Garrett Hedlund przyznał, że box Office poszczególnych filmów wydawanych przez studio wpływa na dalsze plany produkcyjne. Jak się okazało słabe zainteresowanie „Tomorrowland” przyczyniło się do kasacji wyczekiwanego przez fanów „TRON 3”.

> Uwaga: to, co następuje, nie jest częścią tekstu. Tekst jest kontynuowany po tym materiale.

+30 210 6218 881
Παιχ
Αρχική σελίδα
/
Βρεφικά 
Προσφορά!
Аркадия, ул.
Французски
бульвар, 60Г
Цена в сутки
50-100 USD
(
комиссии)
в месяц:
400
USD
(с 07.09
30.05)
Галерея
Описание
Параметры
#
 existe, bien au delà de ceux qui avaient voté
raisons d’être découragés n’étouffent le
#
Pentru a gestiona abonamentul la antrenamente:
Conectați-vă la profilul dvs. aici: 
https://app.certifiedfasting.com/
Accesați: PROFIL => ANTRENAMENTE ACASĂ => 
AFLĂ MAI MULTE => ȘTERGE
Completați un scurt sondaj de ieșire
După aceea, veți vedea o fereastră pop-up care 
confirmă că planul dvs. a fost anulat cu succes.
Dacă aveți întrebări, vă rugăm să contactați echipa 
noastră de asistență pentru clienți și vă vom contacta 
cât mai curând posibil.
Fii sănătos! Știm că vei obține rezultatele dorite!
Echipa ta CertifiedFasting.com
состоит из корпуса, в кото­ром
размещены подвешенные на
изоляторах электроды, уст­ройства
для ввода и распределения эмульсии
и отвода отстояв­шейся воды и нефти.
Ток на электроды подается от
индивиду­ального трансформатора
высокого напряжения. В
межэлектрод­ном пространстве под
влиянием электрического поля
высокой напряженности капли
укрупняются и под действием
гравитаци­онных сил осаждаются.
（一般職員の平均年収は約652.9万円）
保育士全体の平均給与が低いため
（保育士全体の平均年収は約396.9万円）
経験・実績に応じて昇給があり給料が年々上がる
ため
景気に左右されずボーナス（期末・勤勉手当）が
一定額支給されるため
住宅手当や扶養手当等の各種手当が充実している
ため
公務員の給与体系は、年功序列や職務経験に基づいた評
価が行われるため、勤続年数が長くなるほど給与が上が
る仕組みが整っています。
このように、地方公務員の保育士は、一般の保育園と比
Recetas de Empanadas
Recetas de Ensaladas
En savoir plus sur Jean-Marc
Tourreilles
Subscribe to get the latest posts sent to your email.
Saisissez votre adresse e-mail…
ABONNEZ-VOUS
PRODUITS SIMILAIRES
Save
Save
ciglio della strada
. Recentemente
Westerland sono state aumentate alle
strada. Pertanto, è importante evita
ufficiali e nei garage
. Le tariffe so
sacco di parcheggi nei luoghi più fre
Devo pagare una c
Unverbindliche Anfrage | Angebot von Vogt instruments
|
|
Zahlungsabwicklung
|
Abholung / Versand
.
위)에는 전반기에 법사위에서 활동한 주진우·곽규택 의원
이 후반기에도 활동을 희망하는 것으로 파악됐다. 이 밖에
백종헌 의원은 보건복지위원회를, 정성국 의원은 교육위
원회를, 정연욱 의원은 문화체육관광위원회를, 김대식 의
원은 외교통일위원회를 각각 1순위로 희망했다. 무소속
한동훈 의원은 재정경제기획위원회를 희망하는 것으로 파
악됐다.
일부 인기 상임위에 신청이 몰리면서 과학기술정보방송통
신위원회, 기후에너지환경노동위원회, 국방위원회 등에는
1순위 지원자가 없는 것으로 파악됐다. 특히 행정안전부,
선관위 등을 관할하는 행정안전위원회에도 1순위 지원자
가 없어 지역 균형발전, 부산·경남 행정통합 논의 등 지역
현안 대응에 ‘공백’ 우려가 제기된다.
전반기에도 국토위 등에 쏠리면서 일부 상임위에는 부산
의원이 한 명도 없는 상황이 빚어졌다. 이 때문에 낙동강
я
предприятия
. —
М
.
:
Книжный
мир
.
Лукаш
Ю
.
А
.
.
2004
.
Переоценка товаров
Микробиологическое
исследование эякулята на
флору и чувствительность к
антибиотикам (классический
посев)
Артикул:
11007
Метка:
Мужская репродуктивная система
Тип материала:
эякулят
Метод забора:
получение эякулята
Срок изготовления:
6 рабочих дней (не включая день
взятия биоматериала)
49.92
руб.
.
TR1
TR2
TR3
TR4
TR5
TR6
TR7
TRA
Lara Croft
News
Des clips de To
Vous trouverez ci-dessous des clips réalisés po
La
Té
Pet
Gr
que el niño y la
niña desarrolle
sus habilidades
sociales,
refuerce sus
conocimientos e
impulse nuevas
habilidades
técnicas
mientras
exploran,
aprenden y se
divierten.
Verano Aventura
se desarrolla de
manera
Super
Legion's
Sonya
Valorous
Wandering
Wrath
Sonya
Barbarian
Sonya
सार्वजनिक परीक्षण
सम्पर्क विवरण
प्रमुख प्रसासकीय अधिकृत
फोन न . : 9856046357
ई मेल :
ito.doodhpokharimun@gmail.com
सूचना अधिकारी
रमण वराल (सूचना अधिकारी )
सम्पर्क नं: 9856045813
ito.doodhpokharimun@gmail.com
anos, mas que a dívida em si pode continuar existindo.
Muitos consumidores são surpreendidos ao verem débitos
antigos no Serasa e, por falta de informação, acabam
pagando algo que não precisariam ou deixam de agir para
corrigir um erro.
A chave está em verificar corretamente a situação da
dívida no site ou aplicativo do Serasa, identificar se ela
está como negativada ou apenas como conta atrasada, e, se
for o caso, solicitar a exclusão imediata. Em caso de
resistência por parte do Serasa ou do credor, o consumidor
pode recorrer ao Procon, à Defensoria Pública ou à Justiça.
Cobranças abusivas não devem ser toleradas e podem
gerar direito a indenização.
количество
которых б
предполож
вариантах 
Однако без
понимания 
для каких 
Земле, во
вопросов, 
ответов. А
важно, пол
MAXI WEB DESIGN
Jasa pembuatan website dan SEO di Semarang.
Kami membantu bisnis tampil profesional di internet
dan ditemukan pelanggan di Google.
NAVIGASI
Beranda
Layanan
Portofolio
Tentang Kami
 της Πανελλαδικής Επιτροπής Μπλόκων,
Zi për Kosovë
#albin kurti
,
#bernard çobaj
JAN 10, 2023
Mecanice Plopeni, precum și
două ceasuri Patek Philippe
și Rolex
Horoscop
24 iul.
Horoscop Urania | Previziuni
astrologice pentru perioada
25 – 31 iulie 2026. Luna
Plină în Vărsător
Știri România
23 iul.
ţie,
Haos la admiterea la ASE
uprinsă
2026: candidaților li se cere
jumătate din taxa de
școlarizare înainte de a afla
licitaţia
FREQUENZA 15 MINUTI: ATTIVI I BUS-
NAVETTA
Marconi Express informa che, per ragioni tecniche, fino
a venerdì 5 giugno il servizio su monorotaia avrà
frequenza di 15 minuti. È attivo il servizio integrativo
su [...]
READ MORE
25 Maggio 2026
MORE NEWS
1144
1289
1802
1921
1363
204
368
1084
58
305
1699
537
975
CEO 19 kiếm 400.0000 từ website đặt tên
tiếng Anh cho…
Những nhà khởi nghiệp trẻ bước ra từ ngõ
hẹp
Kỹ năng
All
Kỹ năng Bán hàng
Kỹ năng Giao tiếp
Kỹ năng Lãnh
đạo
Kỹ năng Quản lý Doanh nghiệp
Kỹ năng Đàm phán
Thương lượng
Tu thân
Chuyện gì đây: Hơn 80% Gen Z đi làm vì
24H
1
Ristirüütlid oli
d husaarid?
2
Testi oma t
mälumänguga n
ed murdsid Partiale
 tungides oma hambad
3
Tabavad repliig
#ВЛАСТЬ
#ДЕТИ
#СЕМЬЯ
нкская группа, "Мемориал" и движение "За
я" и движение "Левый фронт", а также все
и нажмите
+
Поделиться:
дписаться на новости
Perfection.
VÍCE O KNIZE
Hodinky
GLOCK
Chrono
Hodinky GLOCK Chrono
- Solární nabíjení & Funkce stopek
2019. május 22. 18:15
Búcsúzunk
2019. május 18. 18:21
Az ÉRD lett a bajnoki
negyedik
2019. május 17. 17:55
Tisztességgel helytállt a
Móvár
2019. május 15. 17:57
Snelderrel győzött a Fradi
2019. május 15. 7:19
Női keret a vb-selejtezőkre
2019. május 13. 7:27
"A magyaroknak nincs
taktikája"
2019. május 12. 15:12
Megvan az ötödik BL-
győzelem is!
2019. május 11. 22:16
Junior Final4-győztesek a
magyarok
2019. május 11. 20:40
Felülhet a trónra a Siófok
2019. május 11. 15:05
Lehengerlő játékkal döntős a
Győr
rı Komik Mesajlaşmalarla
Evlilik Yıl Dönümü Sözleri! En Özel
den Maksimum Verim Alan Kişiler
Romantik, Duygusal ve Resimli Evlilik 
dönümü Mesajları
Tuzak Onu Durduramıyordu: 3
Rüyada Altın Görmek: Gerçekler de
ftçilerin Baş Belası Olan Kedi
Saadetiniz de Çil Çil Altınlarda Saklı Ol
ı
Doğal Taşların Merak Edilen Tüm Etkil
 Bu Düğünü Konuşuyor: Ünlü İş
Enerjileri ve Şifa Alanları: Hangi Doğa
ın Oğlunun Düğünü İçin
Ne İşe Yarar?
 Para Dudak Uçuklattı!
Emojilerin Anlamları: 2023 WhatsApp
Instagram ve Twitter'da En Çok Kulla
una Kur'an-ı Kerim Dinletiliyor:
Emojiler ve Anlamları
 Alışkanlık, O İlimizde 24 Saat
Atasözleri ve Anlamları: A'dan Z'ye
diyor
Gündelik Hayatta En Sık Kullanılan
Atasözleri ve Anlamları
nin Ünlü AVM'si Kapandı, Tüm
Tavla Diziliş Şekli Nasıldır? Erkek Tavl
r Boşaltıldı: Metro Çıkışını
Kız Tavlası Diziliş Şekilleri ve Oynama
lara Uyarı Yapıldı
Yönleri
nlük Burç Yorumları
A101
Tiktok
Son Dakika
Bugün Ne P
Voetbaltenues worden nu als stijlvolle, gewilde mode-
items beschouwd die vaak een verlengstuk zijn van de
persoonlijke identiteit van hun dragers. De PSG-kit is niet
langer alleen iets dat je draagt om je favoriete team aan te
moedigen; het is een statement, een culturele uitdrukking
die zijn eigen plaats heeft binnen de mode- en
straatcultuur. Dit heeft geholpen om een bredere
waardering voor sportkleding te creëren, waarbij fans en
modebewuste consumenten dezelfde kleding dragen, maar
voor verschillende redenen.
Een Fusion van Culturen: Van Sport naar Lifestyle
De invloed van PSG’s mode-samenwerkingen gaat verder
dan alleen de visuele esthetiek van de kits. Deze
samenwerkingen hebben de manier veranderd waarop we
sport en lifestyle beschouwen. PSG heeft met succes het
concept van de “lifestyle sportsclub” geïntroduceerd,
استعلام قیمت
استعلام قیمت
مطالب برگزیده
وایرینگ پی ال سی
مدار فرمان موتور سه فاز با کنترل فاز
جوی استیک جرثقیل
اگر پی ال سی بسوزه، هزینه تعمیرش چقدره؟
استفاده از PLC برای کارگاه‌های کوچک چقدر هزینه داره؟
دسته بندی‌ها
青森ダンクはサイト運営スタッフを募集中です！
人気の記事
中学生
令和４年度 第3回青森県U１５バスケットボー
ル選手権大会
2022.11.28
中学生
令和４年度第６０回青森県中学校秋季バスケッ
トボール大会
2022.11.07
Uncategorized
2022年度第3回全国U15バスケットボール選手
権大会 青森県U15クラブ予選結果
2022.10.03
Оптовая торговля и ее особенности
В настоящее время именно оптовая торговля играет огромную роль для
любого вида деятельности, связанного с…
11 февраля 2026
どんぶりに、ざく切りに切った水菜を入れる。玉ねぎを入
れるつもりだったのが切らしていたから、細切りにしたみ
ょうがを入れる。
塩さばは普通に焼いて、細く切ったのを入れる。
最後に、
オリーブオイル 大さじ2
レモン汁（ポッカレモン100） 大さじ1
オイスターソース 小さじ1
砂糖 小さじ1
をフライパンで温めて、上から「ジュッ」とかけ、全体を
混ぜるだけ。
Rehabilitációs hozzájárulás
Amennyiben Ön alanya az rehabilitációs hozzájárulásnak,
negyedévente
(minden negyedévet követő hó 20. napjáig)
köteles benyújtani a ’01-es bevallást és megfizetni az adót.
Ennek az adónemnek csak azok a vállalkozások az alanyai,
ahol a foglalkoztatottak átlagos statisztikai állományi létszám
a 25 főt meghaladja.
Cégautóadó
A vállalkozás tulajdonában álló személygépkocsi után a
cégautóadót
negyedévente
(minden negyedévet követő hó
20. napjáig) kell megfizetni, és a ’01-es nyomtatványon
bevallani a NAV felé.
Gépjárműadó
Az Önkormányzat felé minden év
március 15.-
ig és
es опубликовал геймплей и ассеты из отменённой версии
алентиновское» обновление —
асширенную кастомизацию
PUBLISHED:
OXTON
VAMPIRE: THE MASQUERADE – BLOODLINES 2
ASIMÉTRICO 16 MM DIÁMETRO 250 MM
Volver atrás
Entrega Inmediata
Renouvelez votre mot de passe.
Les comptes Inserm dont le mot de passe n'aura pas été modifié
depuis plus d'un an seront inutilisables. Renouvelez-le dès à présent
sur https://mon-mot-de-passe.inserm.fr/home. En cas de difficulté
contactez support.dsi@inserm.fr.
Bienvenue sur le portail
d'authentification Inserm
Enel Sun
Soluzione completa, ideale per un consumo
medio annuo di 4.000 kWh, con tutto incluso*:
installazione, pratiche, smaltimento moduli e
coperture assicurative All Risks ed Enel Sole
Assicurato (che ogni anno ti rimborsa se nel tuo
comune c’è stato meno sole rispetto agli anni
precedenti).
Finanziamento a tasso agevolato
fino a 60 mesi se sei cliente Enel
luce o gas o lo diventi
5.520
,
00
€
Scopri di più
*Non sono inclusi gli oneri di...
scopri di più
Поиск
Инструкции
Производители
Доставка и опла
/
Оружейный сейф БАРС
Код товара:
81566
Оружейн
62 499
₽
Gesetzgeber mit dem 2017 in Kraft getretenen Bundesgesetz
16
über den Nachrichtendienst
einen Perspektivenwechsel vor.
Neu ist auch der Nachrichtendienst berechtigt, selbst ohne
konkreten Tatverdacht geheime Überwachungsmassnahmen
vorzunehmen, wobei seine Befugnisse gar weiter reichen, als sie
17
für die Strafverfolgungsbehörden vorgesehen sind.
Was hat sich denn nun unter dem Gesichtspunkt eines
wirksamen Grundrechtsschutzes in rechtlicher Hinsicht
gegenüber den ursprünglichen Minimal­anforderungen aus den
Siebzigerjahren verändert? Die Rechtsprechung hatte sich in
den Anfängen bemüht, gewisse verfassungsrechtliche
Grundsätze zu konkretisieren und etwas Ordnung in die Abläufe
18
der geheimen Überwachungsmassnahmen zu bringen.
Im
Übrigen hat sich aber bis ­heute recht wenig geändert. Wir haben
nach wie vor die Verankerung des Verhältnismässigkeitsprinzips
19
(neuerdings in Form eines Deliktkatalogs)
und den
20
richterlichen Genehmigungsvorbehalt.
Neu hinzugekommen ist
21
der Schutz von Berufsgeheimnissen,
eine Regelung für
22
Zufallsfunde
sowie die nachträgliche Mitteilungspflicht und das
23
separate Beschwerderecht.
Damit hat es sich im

Choć TRON: Dziedzictwo (2010) będący sequelem TRON (1982) – mimo prawie trzydziestoletniej przerwy między filmami – zarobił 400 milionów dolarów (przy budżecie 170 milionów dolarów), Disney zdecydował o anulowaniu produkcji trzeciego filmu, motywując swoją decyzję zbyt słabym box office Tomorrowland. Garrett Hedlund wypowiada się na ten temat następująco:
Kiedy kolejny TRON miał wejść w fazę produkcji – mieliśmy zielone światło i byliśmy do tego gotowi – właśnie wtedy [Disney] miał problem z tym, jak sobie poradził Tomorrowland. Wydaje mi się, że ich poprosili by dostarczyli jakieś tysiąc powodów dlaczego powinni zrobić [TRON 3]. Gdyby to wypaliło, nigdy nie otrzymałbym szansy pracowania ze [Stephenem] Soderbergh nad [Mosaic].
Choć nie ma planów związanych z kontynuacją, to Disney nie wyklucza ewentualnego reboota. Jeszcze w zeszłym roku poinformowano, że wytwórnia rozważa nowy projekt, w który mógłby być zaangażowany Jared Leto. Czas pokaże, czy wrócimy jeszcze do tego świata.